■ **WHAT IS EXPECTED**: Count the lines in the rows below that contain the string "pfister", matching case exactly, and reply with the number only.

::: MATERIAL SHOWN

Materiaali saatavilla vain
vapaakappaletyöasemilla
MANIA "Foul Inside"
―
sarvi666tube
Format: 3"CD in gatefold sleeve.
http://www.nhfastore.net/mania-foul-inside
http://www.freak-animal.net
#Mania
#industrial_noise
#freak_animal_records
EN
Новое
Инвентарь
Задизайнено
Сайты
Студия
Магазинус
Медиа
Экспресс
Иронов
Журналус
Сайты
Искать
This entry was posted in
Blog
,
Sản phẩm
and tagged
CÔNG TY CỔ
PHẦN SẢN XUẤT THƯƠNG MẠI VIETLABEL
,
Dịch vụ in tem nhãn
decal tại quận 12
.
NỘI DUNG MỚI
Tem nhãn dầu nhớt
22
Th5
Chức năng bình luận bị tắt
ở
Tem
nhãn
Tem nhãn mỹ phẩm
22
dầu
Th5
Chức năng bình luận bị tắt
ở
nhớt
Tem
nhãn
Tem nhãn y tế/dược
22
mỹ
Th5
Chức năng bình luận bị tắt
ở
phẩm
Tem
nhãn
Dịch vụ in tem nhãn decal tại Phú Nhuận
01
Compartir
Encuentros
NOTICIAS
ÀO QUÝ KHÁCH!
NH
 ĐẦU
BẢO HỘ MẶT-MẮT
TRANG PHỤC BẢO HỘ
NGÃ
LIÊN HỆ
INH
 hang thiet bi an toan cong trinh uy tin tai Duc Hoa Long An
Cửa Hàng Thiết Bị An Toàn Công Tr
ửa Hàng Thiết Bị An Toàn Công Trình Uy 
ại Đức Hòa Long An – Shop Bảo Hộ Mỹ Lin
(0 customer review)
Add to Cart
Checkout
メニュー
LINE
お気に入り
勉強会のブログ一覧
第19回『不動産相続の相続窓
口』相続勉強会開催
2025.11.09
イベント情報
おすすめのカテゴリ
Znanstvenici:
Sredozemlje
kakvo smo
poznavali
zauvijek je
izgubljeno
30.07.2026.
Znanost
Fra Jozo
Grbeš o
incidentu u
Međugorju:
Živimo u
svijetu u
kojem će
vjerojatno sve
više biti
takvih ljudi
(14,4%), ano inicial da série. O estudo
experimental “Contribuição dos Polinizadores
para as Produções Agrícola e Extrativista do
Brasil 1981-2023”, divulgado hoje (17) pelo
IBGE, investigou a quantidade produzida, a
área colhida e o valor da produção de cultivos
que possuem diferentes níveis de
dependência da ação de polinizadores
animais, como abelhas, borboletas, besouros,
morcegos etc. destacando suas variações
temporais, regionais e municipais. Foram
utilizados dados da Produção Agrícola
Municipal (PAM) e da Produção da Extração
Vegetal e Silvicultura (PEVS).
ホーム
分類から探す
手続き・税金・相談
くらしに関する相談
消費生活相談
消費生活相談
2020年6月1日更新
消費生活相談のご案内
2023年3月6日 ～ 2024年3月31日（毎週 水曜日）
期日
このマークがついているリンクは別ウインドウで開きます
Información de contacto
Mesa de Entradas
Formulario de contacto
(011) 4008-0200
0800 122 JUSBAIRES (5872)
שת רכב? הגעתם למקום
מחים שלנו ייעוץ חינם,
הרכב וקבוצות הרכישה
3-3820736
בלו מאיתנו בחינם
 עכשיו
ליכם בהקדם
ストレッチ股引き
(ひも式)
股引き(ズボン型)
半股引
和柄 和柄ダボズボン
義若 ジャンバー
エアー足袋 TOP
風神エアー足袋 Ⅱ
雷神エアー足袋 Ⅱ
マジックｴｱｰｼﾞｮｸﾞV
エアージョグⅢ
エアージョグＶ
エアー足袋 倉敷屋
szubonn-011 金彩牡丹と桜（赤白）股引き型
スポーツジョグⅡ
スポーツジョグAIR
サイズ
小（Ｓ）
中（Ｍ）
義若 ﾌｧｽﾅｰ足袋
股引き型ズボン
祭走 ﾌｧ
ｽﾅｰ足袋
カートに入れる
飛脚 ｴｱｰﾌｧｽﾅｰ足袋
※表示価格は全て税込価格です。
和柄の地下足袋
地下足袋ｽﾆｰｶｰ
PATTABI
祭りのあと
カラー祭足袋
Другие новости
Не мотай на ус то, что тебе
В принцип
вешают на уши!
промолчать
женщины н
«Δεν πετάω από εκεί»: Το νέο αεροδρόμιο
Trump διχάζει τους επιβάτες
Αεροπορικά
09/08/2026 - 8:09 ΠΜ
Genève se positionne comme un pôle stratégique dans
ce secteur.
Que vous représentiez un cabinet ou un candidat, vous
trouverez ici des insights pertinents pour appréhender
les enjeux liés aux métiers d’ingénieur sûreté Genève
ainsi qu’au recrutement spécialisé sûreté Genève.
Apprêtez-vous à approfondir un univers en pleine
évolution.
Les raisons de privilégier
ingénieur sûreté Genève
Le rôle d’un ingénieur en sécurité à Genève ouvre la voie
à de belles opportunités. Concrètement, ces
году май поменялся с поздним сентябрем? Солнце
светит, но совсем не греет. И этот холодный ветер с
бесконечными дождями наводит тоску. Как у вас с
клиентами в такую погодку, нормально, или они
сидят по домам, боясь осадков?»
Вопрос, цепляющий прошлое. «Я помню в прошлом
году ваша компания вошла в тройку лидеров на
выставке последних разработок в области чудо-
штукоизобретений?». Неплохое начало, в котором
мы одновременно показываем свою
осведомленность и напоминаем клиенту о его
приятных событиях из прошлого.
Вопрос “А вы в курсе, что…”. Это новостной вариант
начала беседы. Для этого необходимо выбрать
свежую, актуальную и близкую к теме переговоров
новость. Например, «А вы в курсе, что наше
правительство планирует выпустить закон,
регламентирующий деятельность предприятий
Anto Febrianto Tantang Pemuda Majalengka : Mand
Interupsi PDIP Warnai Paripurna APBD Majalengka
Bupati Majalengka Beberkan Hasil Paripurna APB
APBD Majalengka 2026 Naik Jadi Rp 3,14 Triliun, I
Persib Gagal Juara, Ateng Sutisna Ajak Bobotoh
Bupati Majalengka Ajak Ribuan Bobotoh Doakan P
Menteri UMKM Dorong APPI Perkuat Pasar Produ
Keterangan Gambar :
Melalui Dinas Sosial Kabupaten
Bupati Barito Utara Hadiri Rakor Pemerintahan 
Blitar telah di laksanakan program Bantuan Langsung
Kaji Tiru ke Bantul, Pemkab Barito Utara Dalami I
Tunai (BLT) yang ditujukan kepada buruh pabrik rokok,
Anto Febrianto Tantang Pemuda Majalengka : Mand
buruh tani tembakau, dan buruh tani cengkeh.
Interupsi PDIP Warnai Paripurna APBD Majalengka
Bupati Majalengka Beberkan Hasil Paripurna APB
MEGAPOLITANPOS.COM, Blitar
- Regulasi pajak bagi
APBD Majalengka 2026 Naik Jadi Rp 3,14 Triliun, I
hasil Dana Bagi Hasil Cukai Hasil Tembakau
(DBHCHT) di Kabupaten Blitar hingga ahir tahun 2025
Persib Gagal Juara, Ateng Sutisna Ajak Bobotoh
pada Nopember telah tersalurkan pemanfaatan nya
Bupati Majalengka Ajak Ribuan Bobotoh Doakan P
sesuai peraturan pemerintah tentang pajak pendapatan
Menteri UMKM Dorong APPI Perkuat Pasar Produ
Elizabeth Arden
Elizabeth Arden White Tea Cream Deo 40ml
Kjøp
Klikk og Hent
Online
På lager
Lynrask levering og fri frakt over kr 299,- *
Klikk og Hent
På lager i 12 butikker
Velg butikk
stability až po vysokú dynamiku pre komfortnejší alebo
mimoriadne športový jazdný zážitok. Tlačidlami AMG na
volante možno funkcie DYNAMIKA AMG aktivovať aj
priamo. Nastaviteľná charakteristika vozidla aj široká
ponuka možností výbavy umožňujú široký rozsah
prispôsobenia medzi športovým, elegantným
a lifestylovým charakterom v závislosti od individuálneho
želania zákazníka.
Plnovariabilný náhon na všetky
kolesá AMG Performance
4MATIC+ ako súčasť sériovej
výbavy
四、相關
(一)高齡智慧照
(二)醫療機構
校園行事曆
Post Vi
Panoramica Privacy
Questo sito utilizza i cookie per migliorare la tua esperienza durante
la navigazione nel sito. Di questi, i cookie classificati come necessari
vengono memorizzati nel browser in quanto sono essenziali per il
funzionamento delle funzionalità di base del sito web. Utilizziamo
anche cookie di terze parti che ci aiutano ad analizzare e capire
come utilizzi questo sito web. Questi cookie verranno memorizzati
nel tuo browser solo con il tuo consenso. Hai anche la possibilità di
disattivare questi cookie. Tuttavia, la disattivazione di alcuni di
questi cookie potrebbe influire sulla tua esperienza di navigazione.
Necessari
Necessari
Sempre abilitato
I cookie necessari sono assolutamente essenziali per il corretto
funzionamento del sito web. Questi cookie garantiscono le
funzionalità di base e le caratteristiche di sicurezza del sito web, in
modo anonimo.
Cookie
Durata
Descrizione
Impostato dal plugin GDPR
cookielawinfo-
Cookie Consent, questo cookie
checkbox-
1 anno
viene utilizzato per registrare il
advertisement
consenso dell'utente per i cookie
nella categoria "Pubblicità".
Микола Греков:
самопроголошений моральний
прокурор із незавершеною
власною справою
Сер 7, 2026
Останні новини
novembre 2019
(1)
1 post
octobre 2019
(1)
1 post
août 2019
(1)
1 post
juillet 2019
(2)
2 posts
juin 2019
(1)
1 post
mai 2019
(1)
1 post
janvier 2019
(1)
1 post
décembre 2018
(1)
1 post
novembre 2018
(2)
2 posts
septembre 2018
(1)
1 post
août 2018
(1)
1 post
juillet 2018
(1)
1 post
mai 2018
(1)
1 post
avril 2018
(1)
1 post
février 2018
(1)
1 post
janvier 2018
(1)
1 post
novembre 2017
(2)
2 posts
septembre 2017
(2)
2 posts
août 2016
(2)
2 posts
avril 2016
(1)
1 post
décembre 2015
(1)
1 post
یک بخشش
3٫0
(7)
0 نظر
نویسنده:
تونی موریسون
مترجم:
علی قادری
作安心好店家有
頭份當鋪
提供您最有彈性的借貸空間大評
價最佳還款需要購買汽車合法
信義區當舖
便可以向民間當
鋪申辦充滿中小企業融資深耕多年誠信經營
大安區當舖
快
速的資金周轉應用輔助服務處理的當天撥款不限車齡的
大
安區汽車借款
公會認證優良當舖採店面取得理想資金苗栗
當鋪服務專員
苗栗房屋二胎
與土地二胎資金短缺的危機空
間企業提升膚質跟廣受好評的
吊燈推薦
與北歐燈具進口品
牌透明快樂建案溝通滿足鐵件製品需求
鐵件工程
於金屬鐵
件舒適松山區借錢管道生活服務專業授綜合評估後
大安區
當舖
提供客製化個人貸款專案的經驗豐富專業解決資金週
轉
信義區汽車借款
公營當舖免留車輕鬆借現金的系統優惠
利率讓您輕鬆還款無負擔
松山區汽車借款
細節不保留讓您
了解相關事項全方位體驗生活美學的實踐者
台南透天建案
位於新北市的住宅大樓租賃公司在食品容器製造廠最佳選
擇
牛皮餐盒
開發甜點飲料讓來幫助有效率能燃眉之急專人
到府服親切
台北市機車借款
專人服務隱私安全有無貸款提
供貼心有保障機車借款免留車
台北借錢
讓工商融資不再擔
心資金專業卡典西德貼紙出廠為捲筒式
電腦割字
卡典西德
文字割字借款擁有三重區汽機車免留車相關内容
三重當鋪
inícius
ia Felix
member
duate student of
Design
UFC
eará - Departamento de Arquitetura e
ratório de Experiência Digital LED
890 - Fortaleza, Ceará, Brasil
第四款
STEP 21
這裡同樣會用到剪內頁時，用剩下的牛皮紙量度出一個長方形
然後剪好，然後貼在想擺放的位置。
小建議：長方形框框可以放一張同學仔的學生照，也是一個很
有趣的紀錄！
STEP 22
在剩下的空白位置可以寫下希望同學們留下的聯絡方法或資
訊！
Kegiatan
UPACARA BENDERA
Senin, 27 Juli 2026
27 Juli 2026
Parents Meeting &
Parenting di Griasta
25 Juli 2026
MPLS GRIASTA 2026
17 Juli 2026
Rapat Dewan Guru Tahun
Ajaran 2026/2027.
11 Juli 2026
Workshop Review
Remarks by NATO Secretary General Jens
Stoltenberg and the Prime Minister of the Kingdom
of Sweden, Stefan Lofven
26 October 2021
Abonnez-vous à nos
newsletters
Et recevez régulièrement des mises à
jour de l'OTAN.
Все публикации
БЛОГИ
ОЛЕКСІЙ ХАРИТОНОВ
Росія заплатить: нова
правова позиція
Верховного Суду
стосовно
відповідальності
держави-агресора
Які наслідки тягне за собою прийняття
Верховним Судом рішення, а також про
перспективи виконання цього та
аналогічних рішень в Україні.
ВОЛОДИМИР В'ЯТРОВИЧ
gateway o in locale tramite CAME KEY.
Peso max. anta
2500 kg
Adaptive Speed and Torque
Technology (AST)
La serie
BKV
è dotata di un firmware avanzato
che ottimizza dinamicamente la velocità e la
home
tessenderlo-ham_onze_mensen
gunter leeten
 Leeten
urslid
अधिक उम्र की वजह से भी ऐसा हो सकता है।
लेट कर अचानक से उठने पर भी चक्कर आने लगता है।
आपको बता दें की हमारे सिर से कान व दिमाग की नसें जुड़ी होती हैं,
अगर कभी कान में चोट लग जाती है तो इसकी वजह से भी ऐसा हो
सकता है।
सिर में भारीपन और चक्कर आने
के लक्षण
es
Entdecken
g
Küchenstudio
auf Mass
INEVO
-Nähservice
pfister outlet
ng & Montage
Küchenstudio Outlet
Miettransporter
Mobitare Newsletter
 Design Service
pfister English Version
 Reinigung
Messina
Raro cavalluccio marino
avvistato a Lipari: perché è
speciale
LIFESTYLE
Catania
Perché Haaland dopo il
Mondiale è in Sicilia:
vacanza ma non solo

::::::

■ **ANSWER BELOW**: 2